Михаэль Штурм и фрау Миттерер остались одни.
– Вы действительно не предполагаете от чего? – спросил врач и испытующе посмотрел на нее.
– Не знаю, мой муж был… иногда чрезмерно легкомыслен, брал с собой чересчур много денег, и поэтому я, как только он исчез, сразу подумала о преступлении.
– Нет. Он не был убит.
– Но тогда я могу себе представить, что произошло, – сказала она торопливо, – он постоянно принимал страшно много таблеток, самых разных, какие только есть… Для уменьшения аппетита, для поднятия сил, снотворное. Я всегда боялась, что он когда-нибудь перепутает дозировку и… – Ее голос сник.
Михаэль Штурм с ее первых фраз заметил, что она неискренна, но еще не понимал, чего же она хотела.
– Это произошло не по оплошности, – заявил он сухо.
– Вы хотите сказать, что он убил себя сам? – Она почти выкрикнула эти слова, хотя, по всему, это не было для нее такой неожиданностью, как она пыталась изобразить. – Нет, не может быть!
Он только взглянул на молодую вдову, и это заставило ее взять себя в руки.

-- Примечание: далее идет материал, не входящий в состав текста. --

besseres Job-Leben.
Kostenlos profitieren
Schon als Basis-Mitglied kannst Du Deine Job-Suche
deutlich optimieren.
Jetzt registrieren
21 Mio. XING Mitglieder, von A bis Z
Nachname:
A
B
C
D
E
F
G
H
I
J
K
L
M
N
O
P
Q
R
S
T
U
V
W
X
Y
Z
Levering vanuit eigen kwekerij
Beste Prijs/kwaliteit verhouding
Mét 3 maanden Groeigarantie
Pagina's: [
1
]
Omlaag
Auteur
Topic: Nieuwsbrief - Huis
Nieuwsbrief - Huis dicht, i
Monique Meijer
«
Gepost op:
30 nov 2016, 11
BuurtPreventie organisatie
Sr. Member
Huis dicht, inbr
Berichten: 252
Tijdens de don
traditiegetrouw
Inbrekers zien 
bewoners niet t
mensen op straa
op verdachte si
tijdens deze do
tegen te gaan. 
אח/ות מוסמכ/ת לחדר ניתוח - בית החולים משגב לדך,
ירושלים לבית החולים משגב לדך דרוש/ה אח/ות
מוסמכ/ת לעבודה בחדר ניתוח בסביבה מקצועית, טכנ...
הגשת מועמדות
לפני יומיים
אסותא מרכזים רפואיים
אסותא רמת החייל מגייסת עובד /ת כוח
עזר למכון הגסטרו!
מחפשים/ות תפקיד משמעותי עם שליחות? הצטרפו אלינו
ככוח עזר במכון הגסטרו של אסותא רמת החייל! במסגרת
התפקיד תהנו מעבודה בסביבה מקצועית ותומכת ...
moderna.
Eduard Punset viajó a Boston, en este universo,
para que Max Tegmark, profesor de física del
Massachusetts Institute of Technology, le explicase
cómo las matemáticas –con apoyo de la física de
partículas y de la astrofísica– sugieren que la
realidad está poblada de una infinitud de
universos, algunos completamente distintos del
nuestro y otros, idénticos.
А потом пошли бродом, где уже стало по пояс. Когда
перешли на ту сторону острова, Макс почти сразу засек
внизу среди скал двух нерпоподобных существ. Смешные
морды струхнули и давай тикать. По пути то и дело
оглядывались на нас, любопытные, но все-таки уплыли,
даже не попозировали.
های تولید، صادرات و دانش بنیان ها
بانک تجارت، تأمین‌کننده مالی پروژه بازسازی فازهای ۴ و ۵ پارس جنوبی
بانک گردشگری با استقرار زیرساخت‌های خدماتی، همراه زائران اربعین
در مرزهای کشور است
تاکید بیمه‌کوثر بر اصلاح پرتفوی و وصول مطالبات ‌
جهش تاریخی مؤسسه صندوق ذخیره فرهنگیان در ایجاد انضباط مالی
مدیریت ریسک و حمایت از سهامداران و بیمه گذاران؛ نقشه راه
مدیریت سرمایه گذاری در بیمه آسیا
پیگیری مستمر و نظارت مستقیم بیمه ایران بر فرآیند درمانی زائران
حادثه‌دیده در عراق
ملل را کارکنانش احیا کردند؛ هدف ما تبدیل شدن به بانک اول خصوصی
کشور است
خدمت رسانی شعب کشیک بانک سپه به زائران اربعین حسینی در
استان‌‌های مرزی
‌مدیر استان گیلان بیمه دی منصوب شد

Она прижала черный платочек к уголкам глаз и сказала задыхающимся голосом:
– Мой муж был верующий католик. Он не мог покончить с собой. – И добавила энергично: – Ваш диагноз ошибочный!

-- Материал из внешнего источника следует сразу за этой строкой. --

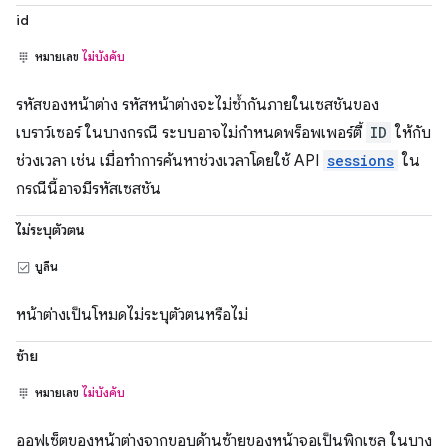
id
หมายเลข
ไม่บังคับ
รหัสของหน้าต่าง รหัสหน้าต่างจะไม่ซ้ำกันภายในเซสชันของ
เบราว์เซอร์ ในบางกรณี ระบบอาจไม่กําหนดพร็อพเพอร์ตี้
ID
ให้กับ
ช่วงเวลา เช่น เมื่อทําการค้นหาช่วงเวลาโดยใช้ API
sessions
ใน
กรณีนี้อาจมีรหัสเซสชัน
ไม่ระบุตัวตน
บูลีน
หน้าต่างเป็นโหมดไม่ระบุตัวตนหรือไม่
ซ้าย
หมายเลข
ไม่บังคับ
ออฟเซ็ตของหน้าต่างจากขอบด้านซ้ายของหน้าจอเป็นพิกเซล ในบาง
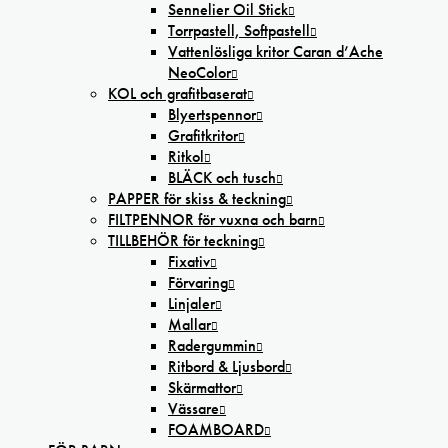
Sennelier Oil Stick
Torrpastell, Softpastell
Vattenlösliga kritor Caran d’Ache
NeoColor
KOL och grafitbaserat
Blyertspennor
Grafitkritor
Ritkol
BLÄCK och tusch
PAPPER för skiss & teckning
FILTPENNOR för vuxna och barn
TILLBEHÖR för teckning
Fixativ
Förvaring
Linjaler
Mallar
Radergummin
Ritbord & Ljusbord
Skärmattor
Vässare
FOAMBOARD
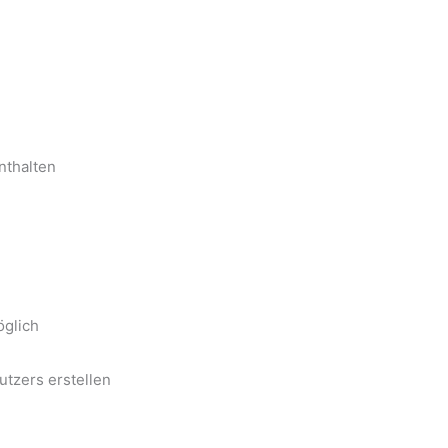
enthalten
öglich
utzers erstellen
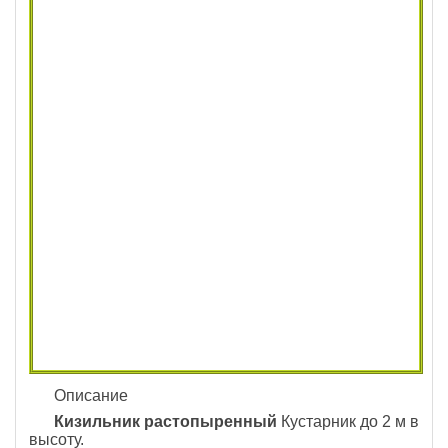
Описание
Кизильник растопыренный
Кустарник до 2 м в
высоту.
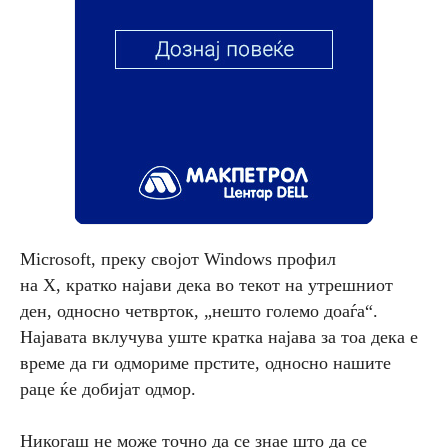
Microsoft, преку својот Windows профил
на X, кратко најави дека во текот на утрешниот
ден, односно четврток, „нешто големо доаѓа“.
Најавата вклучува уште кратка најава за тоа дека е
време да ги одмориме прстите, односно нашите
раце ќе добијат одмор.
Никогаш не може точно да се знае што да се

– Ваш супруг проглотил, по меньшей мере, тридцать таблеток снотворного, – сообщил ей Штурм, – вы должны признать, что такое не может произойти по ошибке. И преступление в подобном случае также исключается. Никто не может заставить другого человека принять против воли тридцать таблеток.
Фрау Миттерер теребила кончики своих черных перчаток.

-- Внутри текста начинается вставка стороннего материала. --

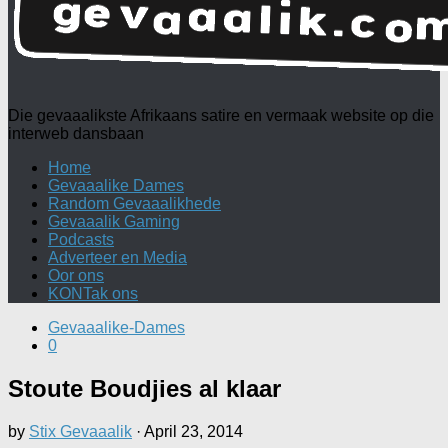
Die gevaaalikste Afrikaans satire en vermaak website op die
interweb dansbaan
Home
Gevaaalike Dames
Random Gevaaalikhede
Gevaaalik Gaming
Podcasts
Adverteer en Media
Oor ons
KONTak ons
Gevaaalike-Dames
0
Stoute Boudjies al klaar
by
Stix Gevaaalik
·
April 23, 2014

– Но как вы можете знать, что их действительно было так много? Ведь задним числом это вообще невозможно установить.
– Еще как можно, – сказал он терпеливо, – такие таблетки не растворяются в желудке полностью. По остаткам наш химик вычислил, что их было не меньше тридцати. Он провел точный анализ. Ошибка полностью исключается, милостивая госпожа. Вам придется смириться с фактами.
– Но… это же ужасно! – не удержалась фрау Миттерер. – Значит, моему мужу будет отказано в церковном погребении. Его родные придут в ужас. Это просто немыслимо.
Михаэль Штурм отодвинул свое кресло и встал.
– Об этом вам следует поговорить со священником. Мне кажется, он может войти в ваше положение. Во всяком случае, от души желаю вам, чтобы так оно и было. – Он подошел к ней.
Фрау Миттерер подняла руки, как бы защищаясь.
– Нет-нет, пожалуйста, только не выгоняйте меня! Вы единственный человек, кто может мне сейчас помочь!
Он понял, чего она от него добивается, однако сказал:
– Не представляю – как?
– Вам достаточно только чуть изменить ваше заключение!
Она улыбнулась ему, хотя в ее больших карих глазах стояли слезы.